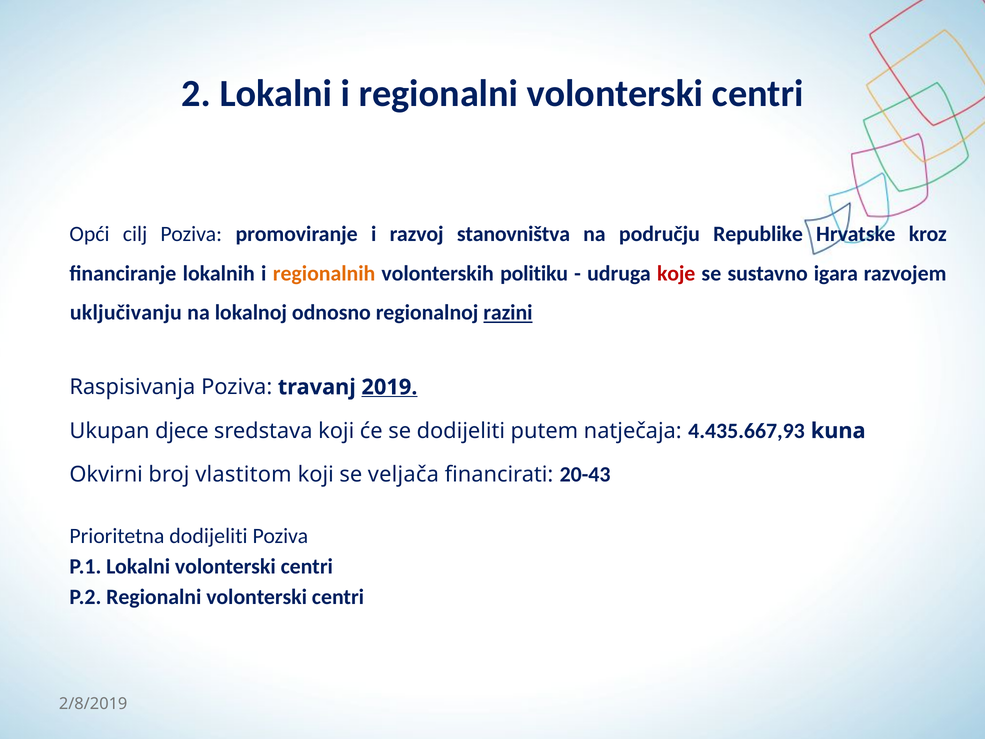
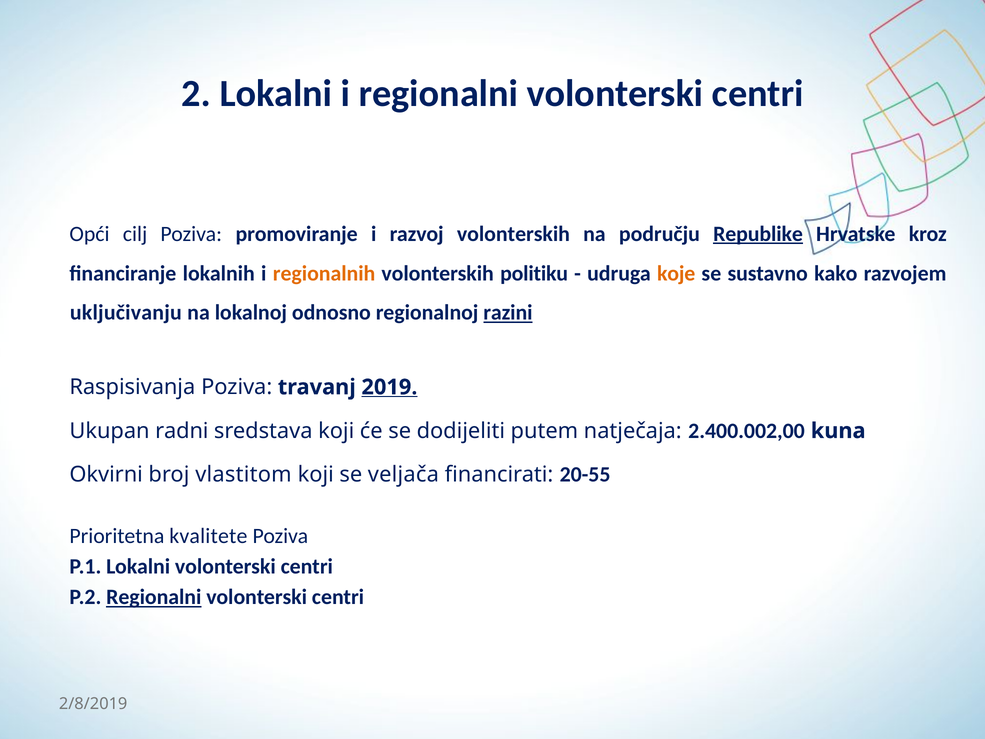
razvoj stanovništva: stanovništva -> volonterskih
Republike underline: none -> present
koje colour: red -> orange
igara: igara -> kako
djece: djece -> radni
4.435.667,93: 4.435.667,93 -> 2.400.002,00
20-43: 20-43 -> 20-55
Prioritetna dodijeliti: dodijeliti -> kvalitete
Regionalni at (154, 597) underline: none -> present
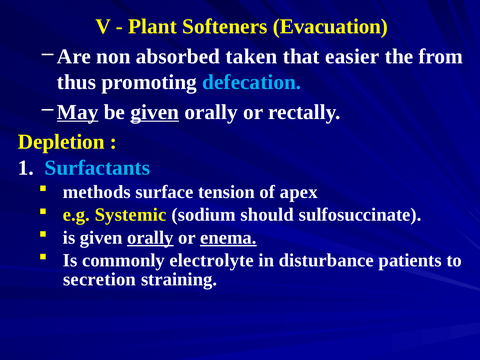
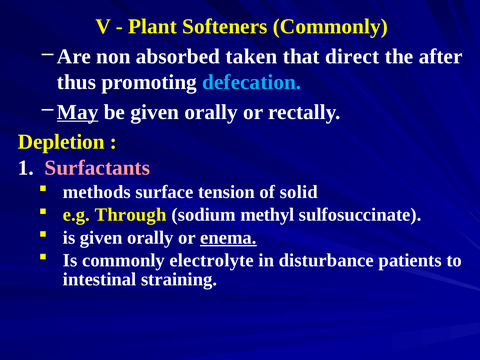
Softeners Evacuation: Evacuation -> Commonly
easier: easier -> direct
from: from -> after
given at (155, 112) underline: present -> none
Surfactants colour: light blue -> pink
apex: apex -> solid
Systemic: Systemic -> Through
should: should -> methyl
orally at (150, 238) underline: present -> none
secretion: secretion -> intestinal
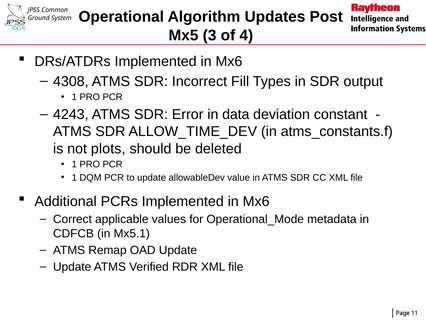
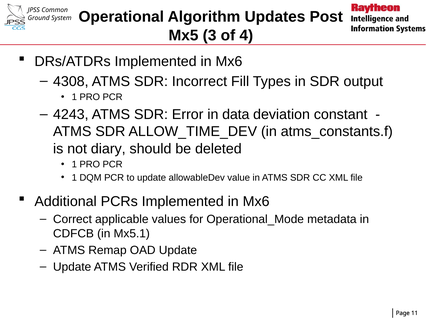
plots: plots -> diary
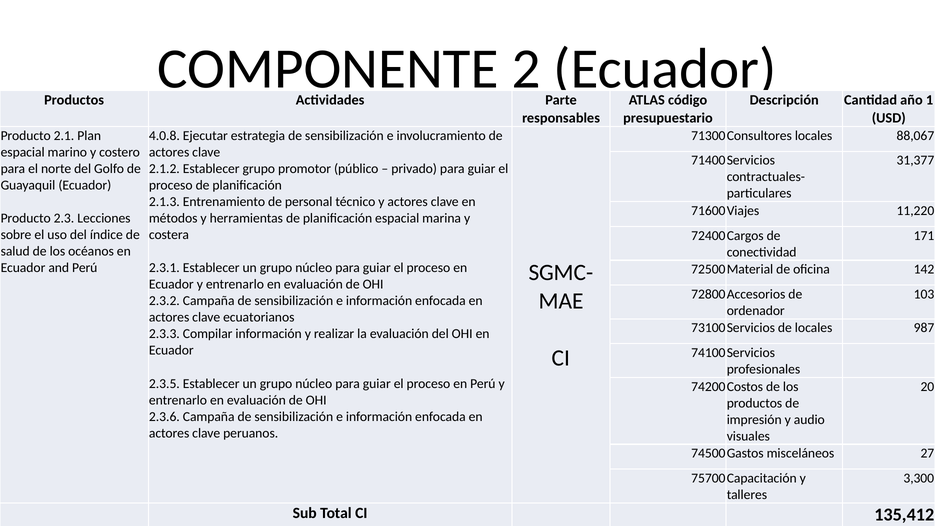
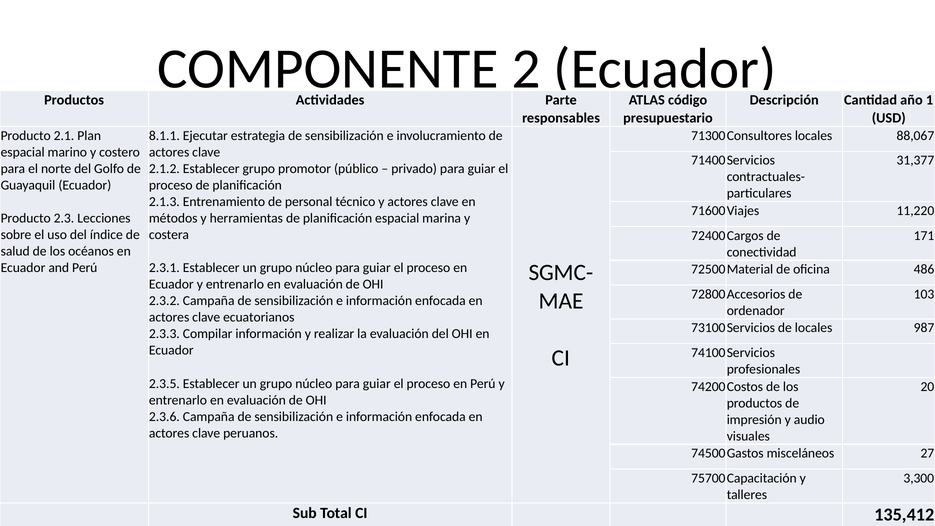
4.0.8: 4.0.8 -> 8.1.1
142: 142 -> 486
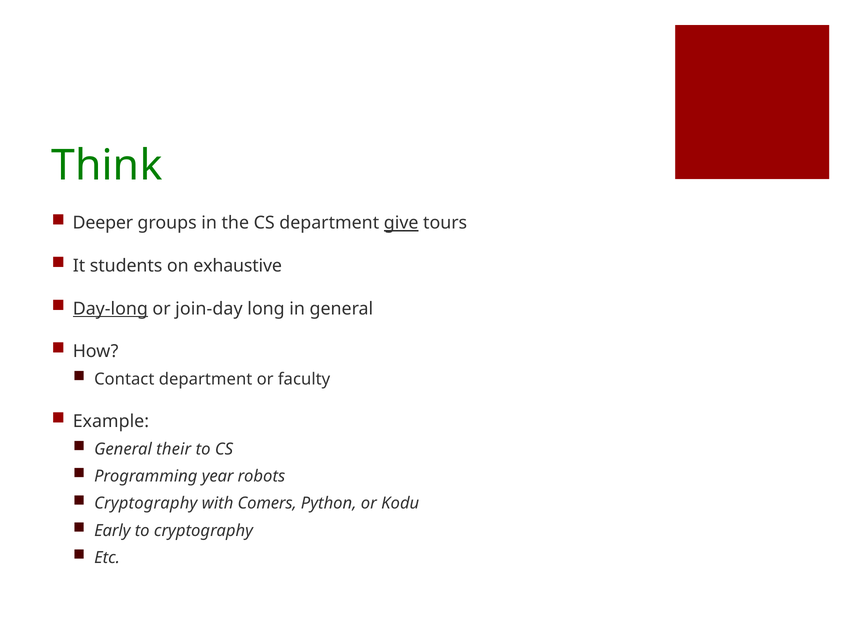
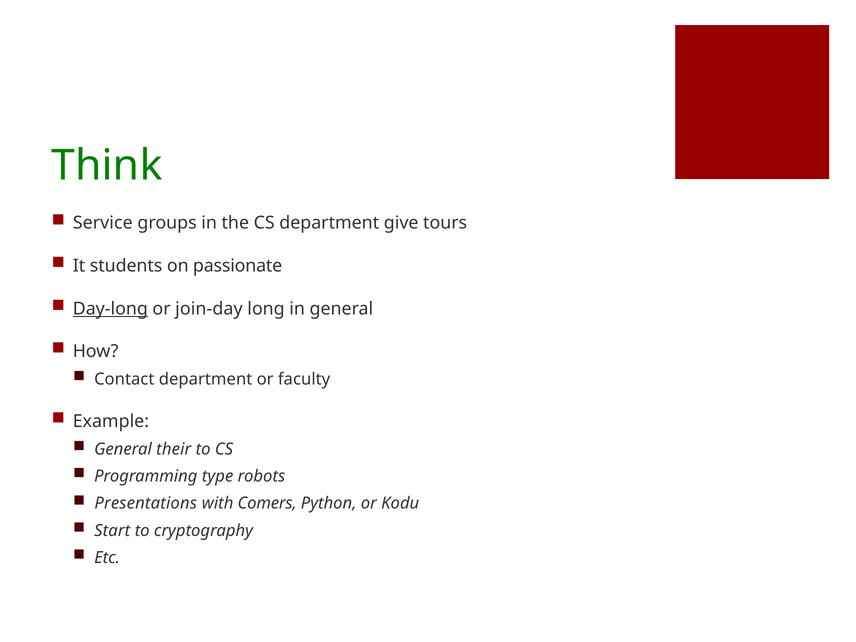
Deeper: Deeper -> Service
give underline: present -> none
exhaustive: exhaustive -> passionate
year: year -> type
Cryptography at (146, 503): Cryptography -> Presentations
Early: Early -> Start
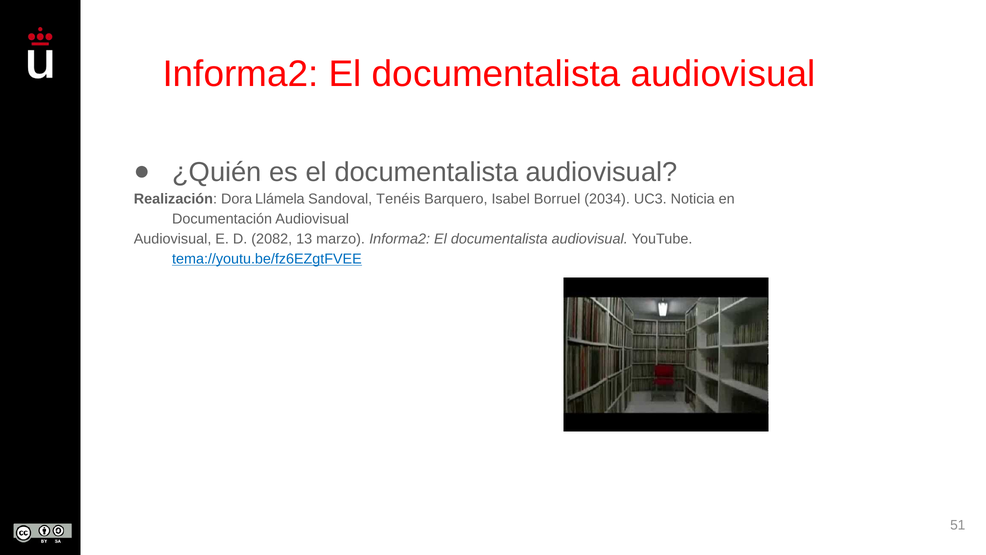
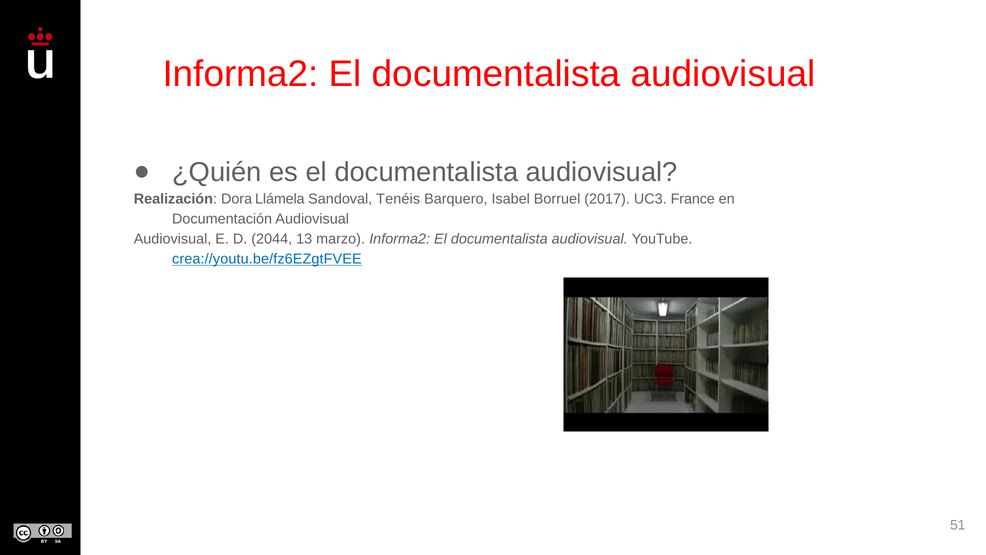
2034: 2034 -> 2017
Noticia: Noticia -> France
2082: 2082 -> 2044
tema://youtu.be/fz6EZgtFVEE: tema://youtu.be/fz6EZgtFVEE -> crea://youtu.be/fz6EZgtFVEE
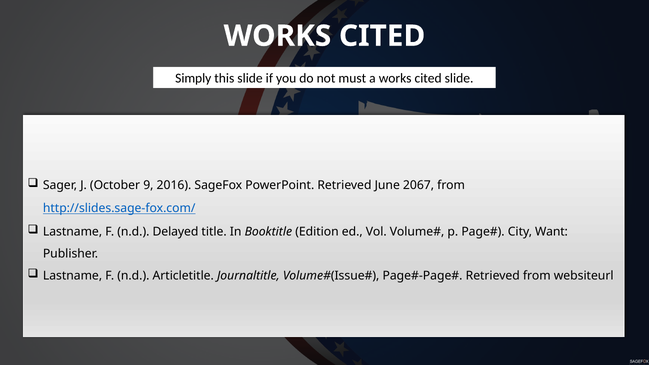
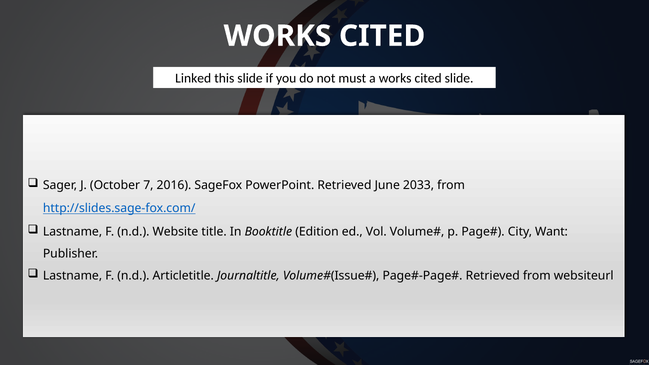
Simply: Simply -> Linked
9: 9 -> 7
2067: 2067 -> 2033
Delayed: Delayed -> Website
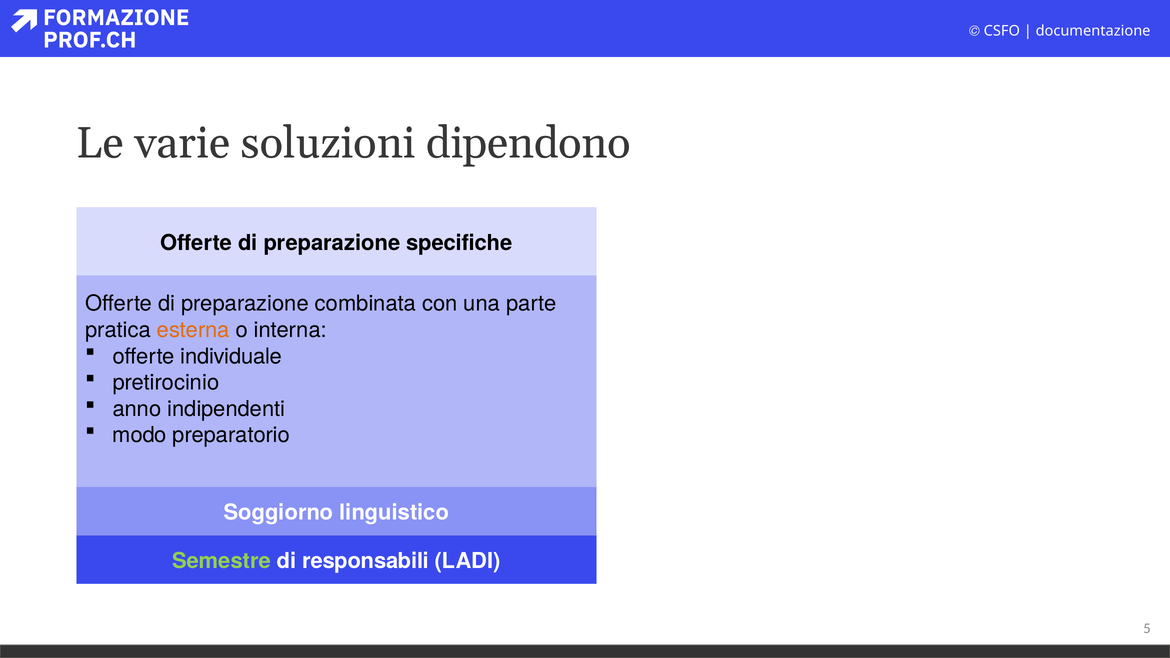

Set exercise >> Print every line of the records above verbatim, in their original order, omitting the picture lines.

Reply >>
razvoj stanovništva: stanovništva -> volonterskih
Republike underline: none -> present
koje colour: red -> orange
igara: igara -> kako
djece: djece -> radni
4.435.667,93: 4.435.667,93 -> 2.400.002,00
20-43: 20-43 -> 20-55
Prioritetna dodijeliti: dodijeliti -> kvalitete
Regionalni at (154, 597) underline: none -> present
Softeners Evacuation: Evacuation -> Commonly
easier: easier -> direct
from: from -> after
given at (155, 112) underline: present -> none
Surfactants colour: light blue -> pink
apex: apex -> solid
Systemic: Systemic -> Through
should: should -> methyl
orally at (150, 238) underline: present -> none
secretion: secretion -> intestinal
plots: plots -> diary
4.0.8: 4.0.8 -> 8.1.1
142: 142 -> 486
Deeper: Deeper -> Service
give underline: present -> none
exhaustive: exhaustive -> passionate
year: year -> type
Cryptography at (146, 503): Cryptography -> Presentations
Early: Early -> Start
2034: 2034 -> 2017
Noticia: Noticia -> France
2082: 2082 -> 2044
tema://youtu.be/fz6EZgtFVEE: tema://youtu.be/fz6EZgtFVEE -> crea://youtu.be/fz6EZgtFVEE
Simply: Simply -> Linked
9: 9 -> 7
2067: 2067 -> 2033
Delayed: Delayed -> Website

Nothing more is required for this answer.